TASK DETAILS: Please set down exactly the lines from the one containing "left ear: (541, 346)" through the last line of the records below, both included, with no pictures.

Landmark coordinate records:
---

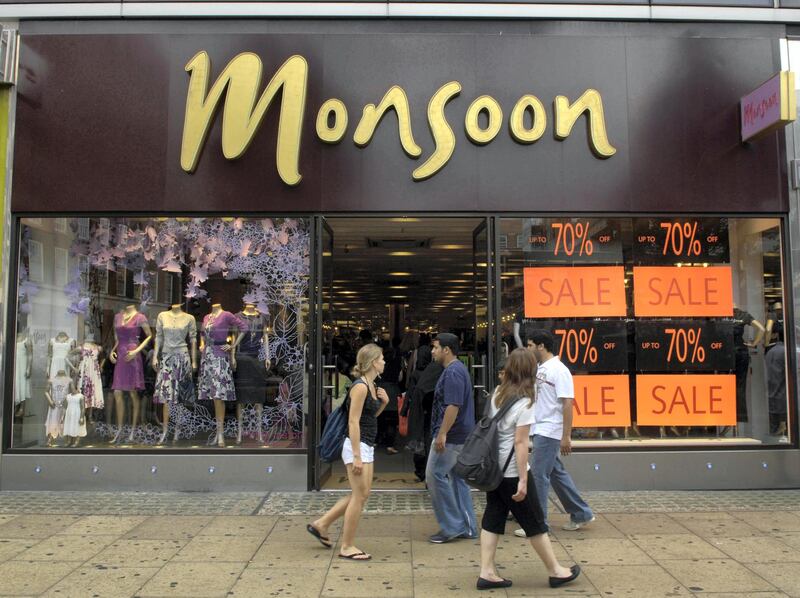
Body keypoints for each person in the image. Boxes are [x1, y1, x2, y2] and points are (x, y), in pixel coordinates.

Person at [478, 350, 580, 590]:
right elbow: (521, 443)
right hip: (512, 471)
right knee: (534, 521)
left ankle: (487, 572)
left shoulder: (496, 395)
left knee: (493, 517)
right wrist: (524, 479)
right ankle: (556, 571)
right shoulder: (525, 401)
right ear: (528, 371)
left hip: (495, 469)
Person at [307, 343, 389, 560]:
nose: (384, 362)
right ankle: (347, 546)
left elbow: (368, 419)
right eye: (381, 358)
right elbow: (353, 422)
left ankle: (321, 524)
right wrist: (356, 455)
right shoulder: (360, 387)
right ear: (373, 362)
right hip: (357, 445)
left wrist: (384, 403)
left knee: (360, 494)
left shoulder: (371, 385)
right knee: (359, 496)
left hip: (366, 444)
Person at [515, 329, 594, 535]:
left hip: (549, 430)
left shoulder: (559, 370)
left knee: (539, 475)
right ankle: (581, 513)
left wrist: (566, 435)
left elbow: (567, 403)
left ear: (541, 346)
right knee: (556, 474)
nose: (528, 349)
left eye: (530, 345)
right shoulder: (543, 368)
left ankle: (538, 523)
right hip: (543, 428)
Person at [426, 332, 477, 543]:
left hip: (452, 436)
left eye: (435, 347)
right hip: (459, 435)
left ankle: (452, 526)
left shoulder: (453, 372)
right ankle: (467, 526)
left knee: (434, 475)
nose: (432, 351)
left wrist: (442, 433)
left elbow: (453, 405)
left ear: (446, 349)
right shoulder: (456, 370)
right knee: (457, 479)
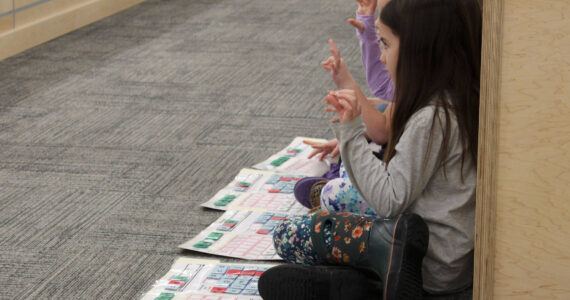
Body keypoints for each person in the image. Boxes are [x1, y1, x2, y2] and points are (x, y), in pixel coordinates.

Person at [258, 0, 482, 299]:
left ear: (421, 50)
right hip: (448, 262)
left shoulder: (432, 118)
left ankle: (369, 280)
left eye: (386, 44)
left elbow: (388, 200)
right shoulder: (459, 98)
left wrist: (350, 132)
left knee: (288, 235)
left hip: (425, 265)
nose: (381, 55)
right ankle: (365, 278)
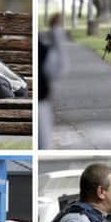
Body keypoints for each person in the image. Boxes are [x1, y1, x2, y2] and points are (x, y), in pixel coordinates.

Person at [38, 13, 69, 149]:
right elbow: (60, 70)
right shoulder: (43, 51)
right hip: (40, 106)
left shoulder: (42, 51)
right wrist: (57, 35)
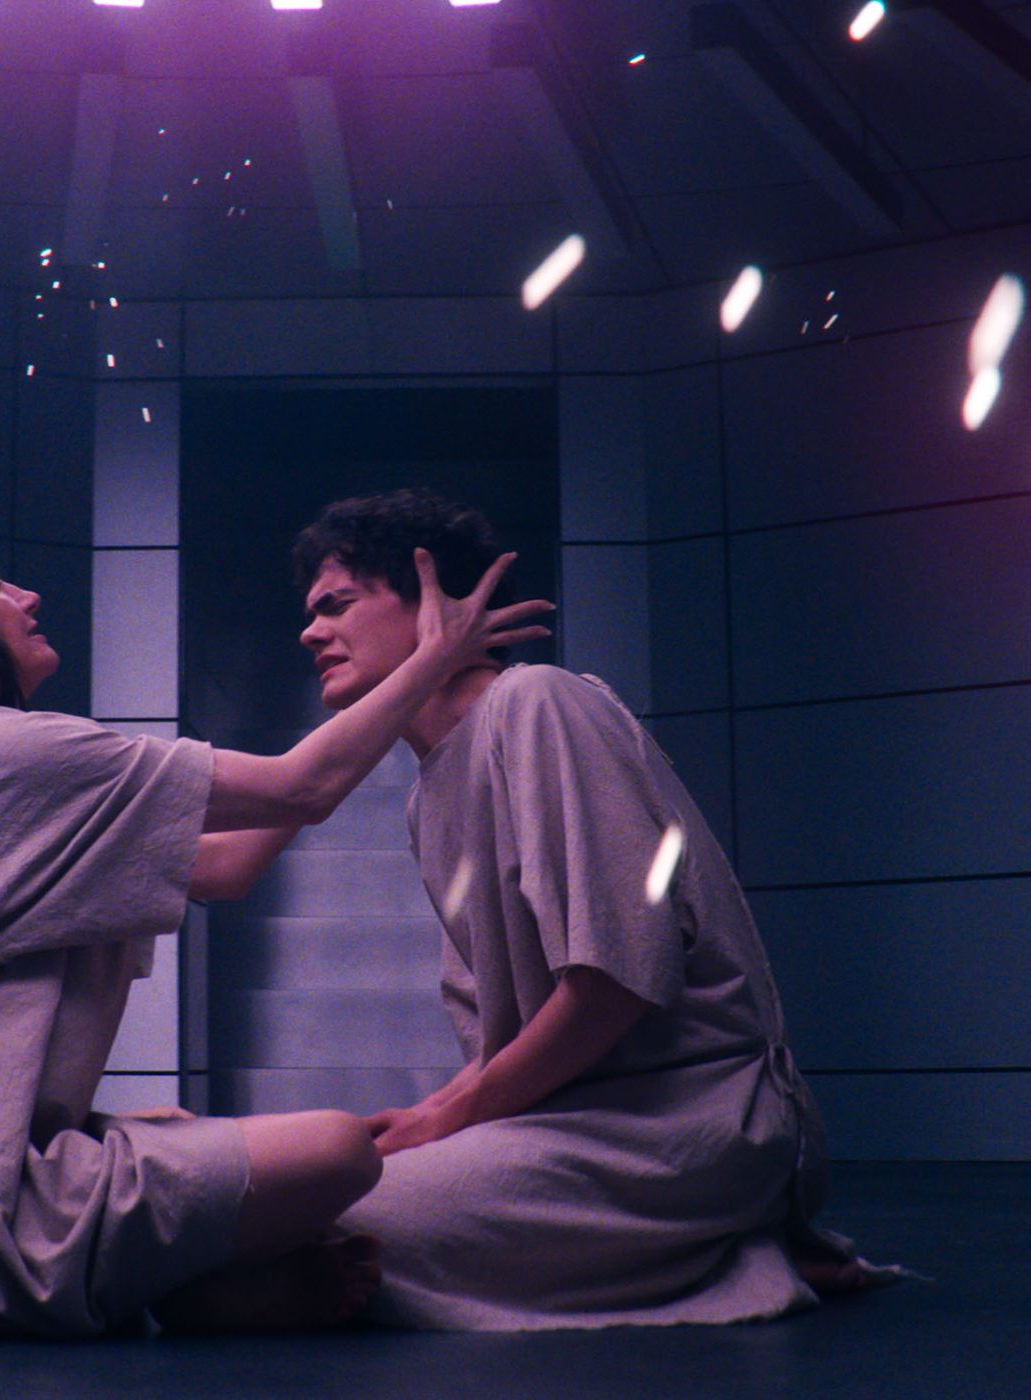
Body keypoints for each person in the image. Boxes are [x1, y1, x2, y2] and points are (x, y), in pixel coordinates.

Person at [0, 521, 551, 1338]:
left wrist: (379, 698)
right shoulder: (8, 752)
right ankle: (175, 1288)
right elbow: (302, 785)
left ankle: (187, 1284)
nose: (26, 597)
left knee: (181, 1125)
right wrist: (431, 659)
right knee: (339, 1151)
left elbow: (225, 867)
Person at [291, 488, 893, 1330]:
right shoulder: (428, 795)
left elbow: (616, 983)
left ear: (432, 599)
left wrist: (449, 1117)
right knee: (303, 1196)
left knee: (331, 1225)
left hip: (688, 1121)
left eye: (336, 604)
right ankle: (696, 1250)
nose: (310, 632)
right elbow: (508, 1030)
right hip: (565, 1117)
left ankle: (726, 1237)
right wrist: (434, 1111)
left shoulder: (537, 703)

---

TASK RESPONSE:
left ear: (541, 346)
right knee: (556, 474)
nose: (528, 349)
left eye: (530, 345)
right shoulder: (543, 368)
left ankle: (538, 523)
right hip: (543, 428)
Person at [426, 332, 477, 543]:
left hip: (452, 436)
left eye: (435, 347)
right hip: (459, 435)
left ankle: (452, 526)
left shoulder: (453, 372)
right ankle: (467, 526)
left knee: (434, 475)
nose: (432, 351)
left wrist: (442, 433)
left elbow: (453, 405)
left ear: (446, 349)
right shoulder: (456, 370)
right knee: (457, 479)
Body keypoints for each person in the image. Boxes are [x1, y1, x2, y2] and points are (x, y), in pixel coordinates.

Person at [258, 0, 482, 299]:
left ear: (421, 50)
right hip: (448, 262)
left shoulder: (432, 118)
left ankle: (369, 280)
left eye: (386, 44)
left elbow: (388, 200)
right shoulder: (459, 98)
left wrist: (350, 132)
left knee: (288, 235)
left hip: (425, 265)
nose: (381, 55)
right ankle: (365, 278)
Body keypoints for each person in the image. Boxes are [x1, y1, x2, y2] and points are (x, y), in pixel coordinates.

Person at [38, 13, 69, 149]:
right elbow: (60, 70)
right shoulder: (43, 51)
right hip: (40, 106)
left shoulder: (42, 51)
right wrist: (57, 35)
Body keypoints for each person in the image. Boxes are [x1, y1, x2, y2] and points are (x, y), in pixel coordinates.

Person at [0, 521, 551, 1338]:
left wrist: (379, 698)
right shoulder: (8, 752)
right ankle: (175, 1288)
right elbow: (302, 785)
left ankle: (187, 1284)
nose: (26, 597)
left knee: (181, 1125)
right wrist: (431, 659)
right knee: (339, 1151)
left elbow: (225, 867)
Person at [291, 488, 893, 1330]:
right shoulder: (428, 795)
left elbow: (616, 983)
left ear: (432, 599)
left wrist: (449, 1117)
right knee: (303, 1196)
left knee: (331, 1225)
left hip: (688, 1121)
left eye: (336, 604)
right ankle: (696, 1250)
nose: (310, 632)
right elbow: (508, 1030)
right hip: (565, 1117)
left ankle: (726, 1237)
right wrist: (434, 1111)
left shoulder: (537, 703)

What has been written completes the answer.